Бальмонт переводил и писал очень много стихов, но наиболее определительными
для его поэзии являются, по-моему, сборники: "Горящие здания", "Будем как
солнце" и "Только любовь", о них-то, главным образом, и пойдет речь ниже.
Из двух разновидностей нашего художественного слова прозаическая
развивается в условиях несравненно более благоприятных, чем те, которые
выпали на долю стихотворной. Наша журнальная критика гораздо скорее простит
беллетристу Андрееву все его Туманы, Стены и Бездны, чем поэтам Бальмонту и
Брюсову воспетые ими игры. Что-то торжественно слащавое и жеманное точно
прилипло к русскому стиху. Да и не хотим мы глядеть на поэзию серьезно, т.
е. как на искусство. На словах поэзия будет для нас, пожалуй, и служение, и
подвиг, и огонь, и алтарь, и какая там еще не потревожена эмблема, а на деле
мы все еще ценим в ней сладкий лимонад, не лишенный, впрочем, и полезности,
которая даже строгим и огорченным русским читателем очень ценится. Разве
можно думать над стихами? Что же тогда останется для алгебры? И вот
потревоженный ум, видя, что к новой поэзии не подходят готовые формулы,
милые для него в самой своей опошлелости, спешит окарикатурить, если не
алиенировать {23}, все, что не поддается переводу на его служилую речь.

#### Выполните задания
1. Ответьте на вопросы по тексту о поэзии Бальмонта.
(а) Какие сборники автор называет наиболее определительными для поэзии Бальмонта?
(б) Какая из двух разновидностей художественного слова, согласно тексту, развивается в несравненно более благоприятных условиях?
(в) Что, по словам автора, мы на деле всё ещё ценим в поэзии?
2. Напишите продолжение текста о поэзии Бальмонта, начиная сразу после его последнего предложения.

#### Содержание набора данных
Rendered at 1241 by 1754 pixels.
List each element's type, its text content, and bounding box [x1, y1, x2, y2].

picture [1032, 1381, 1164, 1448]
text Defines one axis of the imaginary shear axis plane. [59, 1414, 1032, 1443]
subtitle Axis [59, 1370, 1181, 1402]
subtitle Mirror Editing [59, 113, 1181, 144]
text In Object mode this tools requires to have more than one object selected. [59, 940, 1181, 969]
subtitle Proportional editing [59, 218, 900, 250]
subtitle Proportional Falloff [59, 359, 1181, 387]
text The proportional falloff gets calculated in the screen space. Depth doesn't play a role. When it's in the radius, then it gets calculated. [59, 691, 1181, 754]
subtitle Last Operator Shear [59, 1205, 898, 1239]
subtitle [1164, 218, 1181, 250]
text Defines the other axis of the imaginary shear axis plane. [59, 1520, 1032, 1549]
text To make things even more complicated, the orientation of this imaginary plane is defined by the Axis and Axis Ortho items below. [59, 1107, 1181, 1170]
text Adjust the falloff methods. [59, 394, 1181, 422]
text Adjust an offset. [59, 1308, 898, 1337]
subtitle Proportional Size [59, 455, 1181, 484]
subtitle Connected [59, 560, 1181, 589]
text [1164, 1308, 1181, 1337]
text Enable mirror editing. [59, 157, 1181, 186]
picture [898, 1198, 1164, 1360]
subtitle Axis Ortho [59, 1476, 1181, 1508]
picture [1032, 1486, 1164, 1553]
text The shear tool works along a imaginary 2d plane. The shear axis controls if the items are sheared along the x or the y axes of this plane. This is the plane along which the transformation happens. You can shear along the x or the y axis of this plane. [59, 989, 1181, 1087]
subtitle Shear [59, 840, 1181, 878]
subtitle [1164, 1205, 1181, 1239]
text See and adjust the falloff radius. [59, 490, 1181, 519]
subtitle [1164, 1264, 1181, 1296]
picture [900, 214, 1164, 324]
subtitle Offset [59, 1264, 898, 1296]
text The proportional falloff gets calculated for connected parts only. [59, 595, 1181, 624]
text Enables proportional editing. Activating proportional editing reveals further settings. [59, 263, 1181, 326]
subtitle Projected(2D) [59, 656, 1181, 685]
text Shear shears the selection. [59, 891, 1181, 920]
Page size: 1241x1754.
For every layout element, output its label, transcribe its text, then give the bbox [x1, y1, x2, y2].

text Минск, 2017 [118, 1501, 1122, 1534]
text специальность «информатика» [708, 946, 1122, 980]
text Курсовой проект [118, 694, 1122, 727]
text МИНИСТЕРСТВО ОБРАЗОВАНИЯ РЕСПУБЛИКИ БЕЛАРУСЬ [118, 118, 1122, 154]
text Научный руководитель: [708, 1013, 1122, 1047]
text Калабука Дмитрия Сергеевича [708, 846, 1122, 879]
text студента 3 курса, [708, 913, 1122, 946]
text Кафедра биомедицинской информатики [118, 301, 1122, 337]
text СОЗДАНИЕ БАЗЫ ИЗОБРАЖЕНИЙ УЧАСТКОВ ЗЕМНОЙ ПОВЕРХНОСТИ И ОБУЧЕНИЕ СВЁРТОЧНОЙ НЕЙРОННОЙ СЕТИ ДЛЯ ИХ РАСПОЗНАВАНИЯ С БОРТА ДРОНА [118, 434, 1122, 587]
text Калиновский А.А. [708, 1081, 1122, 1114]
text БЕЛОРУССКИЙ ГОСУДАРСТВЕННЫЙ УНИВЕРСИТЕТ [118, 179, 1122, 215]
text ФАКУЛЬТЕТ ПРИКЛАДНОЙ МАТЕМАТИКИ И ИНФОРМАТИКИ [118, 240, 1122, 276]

#### Ответы к заданиям
1.
(а) «Горящие здания», «Будем как солнце» и «Только любовь».
(б) Прозаическая.
(в) Сладкий лимонад, не лишённый, впрочем, и полезности.

2.
Пусть даже радужный туман стихотворения пленил его - в лучшем случае пожатие
плечами и "да! красивая форма". Ох, уж эта "поэтическая форма", и какой
педант выдумал это выражение?
Но еще хуже обстоят дела поэзии, если стихотворение покажется читателю
неморальным, точно мораль то же, что добродетель, и точно блюдение оной на
словах, хотя бы в самых героических размерах, имеет что-нибудь общее с
подвигом и даже доброй улыбкой. Поэтическое искусство, как и все другие,
определяется прежде всего тем, что одаренный человек стремится испытывать
редкое и высокое наслаждение творчеством. Само по себе творчество -
аморально, и наслаждаться им ли или чем другим отнюдь не значит жертвовать и
ограничивать самого себя ради ближних, сколько бы блага потом они ни вынесли
из нашего наслаждения.
Я остановлюсь на одном, по-моему, характерном примере нашего упорного
нежелания понимать новое поэтическое слово.
В сборнике стихов К. Д. Бальмонта "Будем как солнце" в отделе "Змеиный
глаз" (II т. полн. собр., с. 224) напечатана следующая пьеса:
Я - изысканность русской медлительной речи,
Предо мною другие поэты - предтечи,
Я впервые открыл в этой речи уклоны,
Перепевные, гневные, нежные звоны.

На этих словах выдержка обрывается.